*** Opening Available data ***
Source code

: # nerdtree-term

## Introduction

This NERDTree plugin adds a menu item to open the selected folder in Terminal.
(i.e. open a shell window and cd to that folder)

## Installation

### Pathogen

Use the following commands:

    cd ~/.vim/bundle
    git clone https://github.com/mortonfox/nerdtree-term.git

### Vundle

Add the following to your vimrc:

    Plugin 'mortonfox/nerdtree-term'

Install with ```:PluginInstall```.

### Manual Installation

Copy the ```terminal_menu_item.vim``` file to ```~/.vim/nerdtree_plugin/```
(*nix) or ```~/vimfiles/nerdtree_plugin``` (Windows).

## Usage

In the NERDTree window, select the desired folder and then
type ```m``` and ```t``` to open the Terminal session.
*** Closing Available data ***
_What this task involves:_ Scan the entries above for the string "Installation" and copy each line containing it.

_Exercise output:_
## Installation
### Manual Installation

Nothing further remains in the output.